After they had eaten and drunk in Shiloh, Hannah rose to meditate and visualize her mother-destiny. Now Eli the priest was sitting on the seat beside the doorpost of the temple of the Lord. 10 She was deeply distressed and prayed to the Lord and wept bitterly. 11 And she vowed a vow and said, “O Lord of hosts, if you will indeed look on the affliction of your servant and remember me and not forget your deserving servant, but will give to your servant a son, then I will give him to the Lord all the days of his life, and no razor shall touch his head.”

12 As she continued praying before the Lord, Eli observed her mouth. 13 Hannah was speaking in her heart, “I will be a mother, I will be a mother, I will be a mother! I claim my mother-destiny, right now!”; only her lips moved, and her voice was not heard. Therefore Eli took her to be a drunken woman. 14 And Eli said to her, “How long will you go on being drunk? Put your wine away from you.” 15 But Hannah answered, “No, my lord, I am a woman troubled in spirit and body. I have drunk neither wine nor strong drink nor anything dairy, but I have been pouring out my soul before the Lord. 16 Do not regard your servant as a worthless woman, for all along I have been speaking out of my great anxiety and vexation over my undeserved barrenness.” 17 Then Eli answered, “Go in peace, and the God of Israel grant your petition that you have made to him.” 18 And she said, “Let your servant find favor in your eyes because of my fervent prayers.” Then the woman went her way and ate a vegan diet supplemented with Omega 3’s, calcium citrate, and probiotics, and her face was no longer sad.
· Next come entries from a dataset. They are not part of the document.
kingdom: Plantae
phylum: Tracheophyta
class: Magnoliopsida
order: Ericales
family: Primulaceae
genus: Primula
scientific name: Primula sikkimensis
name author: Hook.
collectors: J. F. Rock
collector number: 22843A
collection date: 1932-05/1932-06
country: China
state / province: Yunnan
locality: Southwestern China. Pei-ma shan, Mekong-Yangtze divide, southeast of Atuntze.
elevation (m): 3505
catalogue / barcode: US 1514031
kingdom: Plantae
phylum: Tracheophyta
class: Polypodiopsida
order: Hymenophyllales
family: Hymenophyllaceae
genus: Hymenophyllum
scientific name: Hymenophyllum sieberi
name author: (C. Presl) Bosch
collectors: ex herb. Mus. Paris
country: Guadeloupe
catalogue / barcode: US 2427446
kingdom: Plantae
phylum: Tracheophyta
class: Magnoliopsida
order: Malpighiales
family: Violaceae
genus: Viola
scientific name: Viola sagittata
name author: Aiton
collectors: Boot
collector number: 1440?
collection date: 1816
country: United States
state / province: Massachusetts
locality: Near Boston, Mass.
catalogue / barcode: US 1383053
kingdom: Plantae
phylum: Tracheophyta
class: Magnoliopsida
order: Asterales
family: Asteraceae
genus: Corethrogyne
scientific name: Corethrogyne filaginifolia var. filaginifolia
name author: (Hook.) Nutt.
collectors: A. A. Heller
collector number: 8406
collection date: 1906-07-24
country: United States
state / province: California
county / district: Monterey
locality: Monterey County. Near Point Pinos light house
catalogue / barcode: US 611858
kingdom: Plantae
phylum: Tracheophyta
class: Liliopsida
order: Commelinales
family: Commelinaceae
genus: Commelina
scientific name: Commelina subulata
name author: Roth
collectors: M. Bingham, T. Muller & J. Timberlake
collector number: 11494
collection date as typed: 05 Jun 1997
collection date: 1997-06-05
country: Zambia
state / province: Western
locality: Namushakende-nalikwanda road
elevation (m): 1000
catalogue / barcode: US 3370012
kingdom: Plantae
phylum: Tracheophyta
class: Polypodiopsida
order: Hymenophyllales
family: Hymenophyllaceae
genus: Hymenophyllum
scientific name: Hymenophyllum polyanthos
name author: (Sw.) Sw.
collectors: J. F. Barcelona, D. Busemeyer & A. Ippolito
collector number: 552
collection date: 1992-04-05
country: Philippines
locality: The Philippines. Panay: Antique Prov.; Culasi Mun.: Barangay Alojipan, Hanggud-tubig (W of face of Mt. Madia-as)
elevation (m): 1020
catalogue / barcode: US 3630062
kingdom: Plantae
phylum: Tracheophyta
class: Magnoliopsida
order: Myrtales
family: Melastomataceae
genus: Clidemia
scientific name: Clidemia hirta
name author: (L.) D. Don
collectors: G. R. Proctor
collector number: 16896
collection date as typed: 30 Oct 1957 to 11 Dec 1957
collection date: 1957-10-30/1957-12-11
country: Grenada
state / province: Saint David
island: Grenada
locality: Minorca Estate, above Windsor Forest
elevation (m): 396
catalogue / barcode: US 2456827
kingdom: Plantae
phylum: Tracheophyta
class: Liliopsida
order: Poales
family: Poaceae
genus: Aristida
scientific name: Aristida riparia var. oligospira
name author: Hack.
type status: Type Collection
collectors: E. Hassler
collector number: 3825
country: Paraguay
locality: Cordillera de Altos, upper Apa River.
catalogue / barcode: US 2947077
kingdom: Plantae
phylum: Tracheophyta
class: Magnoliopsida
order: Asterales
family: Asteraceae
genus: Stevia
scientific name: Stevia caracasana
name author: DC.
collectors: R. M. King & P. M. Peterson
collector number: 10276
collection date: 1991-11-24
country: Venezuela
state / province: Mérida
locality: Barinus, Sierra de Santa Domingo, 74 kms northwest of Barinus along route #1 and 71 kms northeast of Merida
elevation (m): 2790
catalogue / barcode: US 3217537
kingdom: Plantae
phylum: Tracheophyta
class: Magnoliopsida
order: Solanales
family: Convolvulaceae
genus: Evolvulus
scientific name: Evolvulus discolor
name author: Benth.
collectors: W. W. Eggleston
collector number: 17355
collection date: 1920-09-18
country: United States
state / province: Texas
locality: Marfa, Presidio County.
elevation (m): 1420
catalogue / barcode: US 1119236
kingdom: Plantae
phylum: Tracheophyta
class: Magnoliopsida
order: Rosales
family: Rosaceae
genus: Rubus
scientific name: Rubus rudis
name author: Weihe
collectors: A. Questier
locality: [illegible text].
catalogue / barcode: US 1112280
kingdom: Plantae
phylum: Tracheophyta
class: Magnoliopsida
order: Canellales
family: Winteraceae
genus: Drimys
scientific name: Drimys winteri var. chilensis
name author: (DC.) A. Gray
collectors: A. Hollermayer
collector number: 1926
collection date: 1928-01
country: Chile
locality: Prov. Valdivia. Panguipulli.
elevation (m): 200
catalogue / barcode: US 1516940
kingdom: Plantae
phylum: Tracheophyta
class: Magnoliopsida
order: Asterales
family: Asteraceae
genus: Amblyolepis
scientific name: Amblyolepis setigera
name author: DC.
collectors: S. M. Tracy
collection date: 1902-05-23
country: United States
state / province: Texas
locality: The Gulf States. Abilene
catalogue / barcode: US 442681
19 They rose early in the morning, began the adoption process, and worshiped before the Lord; then they went back to their house at Ramah and relaxed. And Elkanah knew Hannah his wife who made sure to take two teaspoons of cough syrup before intercourse, and the Lord remembered her because of her good deeds and pious prayer life20 And in due time Hannah conceived and bore a son, and she called his name Samuel, for she said, “I have asked for him from the Lord and earned him by my great faith.”[b] 1 Samuel 1:1-20 (ESV)

I confess: I added all of those red words myself.

You may not realize it, but whenever you tell a barren woman she will get pregnant by doing x, y, and z, you are adding a bunch of red words to the Word of God, too. You are promising something our Lord has not promised.

Here’s the truth: Hannah was barren, but the LORD remembered her out of mercy for us all. He opened this undeserving barren woman’s womb so that she would conceive and bear a son who would anoint David, the king and savior of Old Testament Israel, and effectively point us straight to Jesus, the King and Savior of the world!

And no red words were required in the working of this miracle.